EXERCISE DESCRIPTION: Restate the listing below line for line and word for word, without the pictures.

####

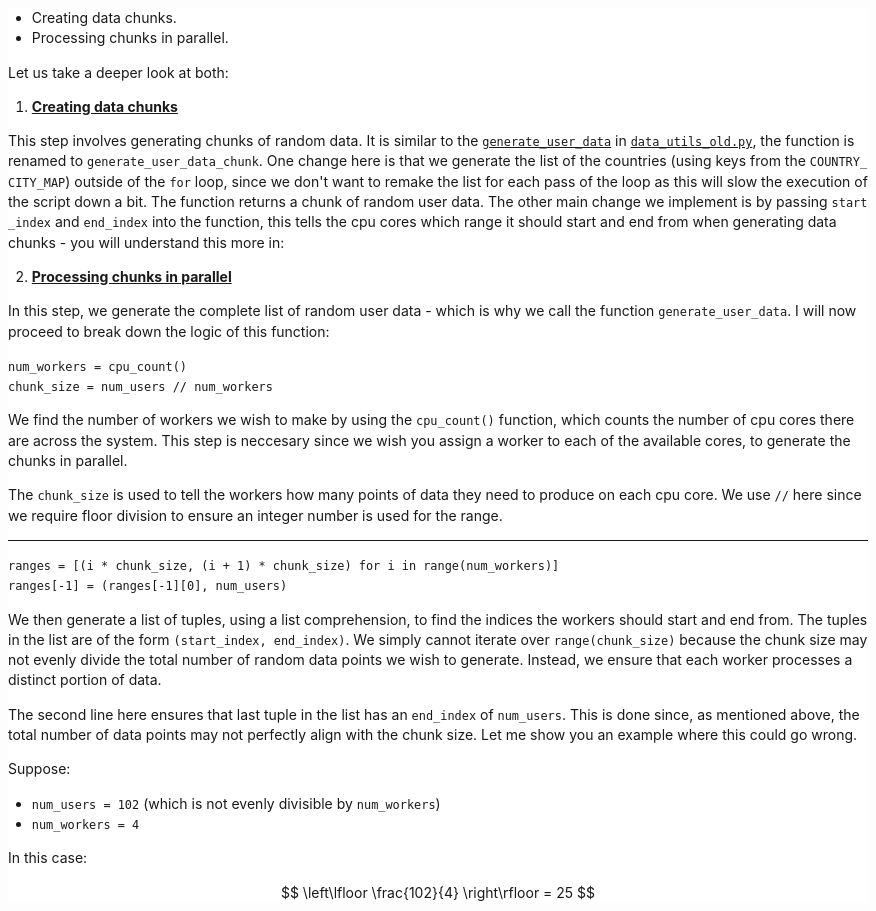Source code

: - Creating data chunks.
- Processing chunks in parallel.

Let us take a deeper look at both:

1. <ins>__Creating data chunks__</ins>

This step involves generating chunks of random data. It is similar to the [`generate_user_data`](https://github.com/kimiko-dev/Spotify-Interface-Data-Pipeline/blob/master/src/main/python/user_data_gen/data_utils_old.py#L40) in [`data_utils_old.py`](https://github.com/kimiko-dev/Spotify-Interface-Data-Pipeline/blob/master/src/main/python/user_data_gen/data_utils_old.py), the function is renamed to `generate_user_data_chunk`. One change here is that we generate the list of the countries (using keys from the `COUNTRY_CITY_MAP`) outside of the `for` loop, since we don't want to remake the list for each pass of the loop as this will slow the execution of the script down a bit. The function returns a chunk of random user data. The other main change we implement is by passing `start_index` and `end_index` into the function, this tells the cpu cores which range it should start and end from when generating data chunks - you will understand this more in:

2. <ins>__Processing chunks in parallel__</ins>

In this step, we generate the complete list of random user data - which is why we call the function `generate_user_data`. I will now proceed to break down the logic of this function:

```
num_workers = cpu_count()
chunk_size = num_users // num_workers
```
We find the number of workers we wish to make by using the `cpu_count()` function, which counts the number of cpu cores there are across the system. This step is neccesary since we wish you assign a worker to each of the available cores, to generate the chunks in parallel.

The `chunk_size` is used to tell the workers how many points of data they need to produce on each cpu core. We use `//` here since we require floor division to ensure an integer number is used for the range.

---
```
ranges = [(i * chunk_size, (i + 1) * chunk_size) for i in range(num_workers)]
ranges[-1] = (ranges[-1][0], num_users)
```
We then generate a list of tuples, using a list comprehension, to find the indices the workers should start and end from. The tuples in the list are of the form `(start_index, end_index)`. We simply cannot iterate over `range(chunk_size)` because the chunk size may not evenly divide the total number of random data points we wish to generate. Instead, we ensure that each worker processes a distinct portion of data.

The second line here ensures that last tuple in the list has an `end_index` of `num_users`. This is done since, as mentioned above, the total number of data points may not perfectly align with the chunk size. Let me show you an example where this could go wrong.

Suppose:

* `num_users = 102` (which is not evenly divisible by `num_workers`)
* `num_workers = 4`

In this case:

$$
\left\lfloor \frac{102}{4} \right\rfloor = 25
$$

####

SOLVED EXERCISE:
Source code

: - Creating data chunks.
- Processing chunks in parallel.

Let us take a deeper look at both:

1. <ins>__Creating data chunks__</ins>

This step involves generating chunks of random data. It is similar to the [`generate_user_data`](https://github.com/kimiko-dev/Spotify-Interface-Data-Pipeline/blob/master/src/main/python/user_data_gen/data_utils_old.py#L40) in [`data_utils_old.py`](https://github.com/kimiko-dev/Spotify-Interface-Data-Pipeline/blob/master/src/main/python/user_data_gen/data_utils_old.py), the function is renamed to `generate_user_data_chunk`. One change here is that we generate the list of the countries (using keys from the `COUNTRY_CITY_MAP`) outside of the `for` loop, since we don't want to remake the list for each pass of the loop as this will slow the execution of the script down a bit. The function returns a chunk of random user data. The other main change we implement is by passing `start_index` and `end_index` into the function, this tells the cpu cores which range it should start and end from when generating data chunks - you will understand this more in:

2. <ins>__Processing chunks in parallel__</ins>

In this step, we generate the complete list of random user data - which is why we call the function `generate_user_data`. I will now proceed to break down the logic of this function:

```
num_workers = cpu_count()
chunk_size = num_users // num_workers
```
We find the number of workers we wish to make by using the `cpu_count()` function, which counts the number of cpu cores there are across the system. This step is neccesary since we wish you assign a worker to each of the available cores, to generate the chunks in parallel.

The `chunk_size` is used to tell the workers how many points of data they need to produce on each cpu core. We use `//` here since we require floor division to ensure an integer number is used for the range.

---
```
ranges = [(i * chunk_size, (i + 1) * chunk_size) for i in range(num_workers)]
ranges[-1] = (ranges[-1][0], num_users)
```
We then generate a list of tuples, using a list comprehension, to find the indices the workers should start and end from. The tuples in the list are of the form `(start_index, end_index)`. We simply cannot iterate over `range(chunk_size)` because the chunk size may not evenly divide the total number of random data points we wish to generate. Instead, we ensure that each worker processes a distinct portion of data.

The second line here ensures that last tuple in the list has an `end_index` of `num_users`. This is done since, as mentioned above, the total number of data points may not perfectly align with the chunk size. Let me show you an example where this could go wrong.

Suppose:

* `num_users = 102` (which is not evenly divisible by `num_workers`)
* `num_workers = 4`

In this case:

$$
\left\lfloor \frac{102}{4} \right\rfloor = 25
$$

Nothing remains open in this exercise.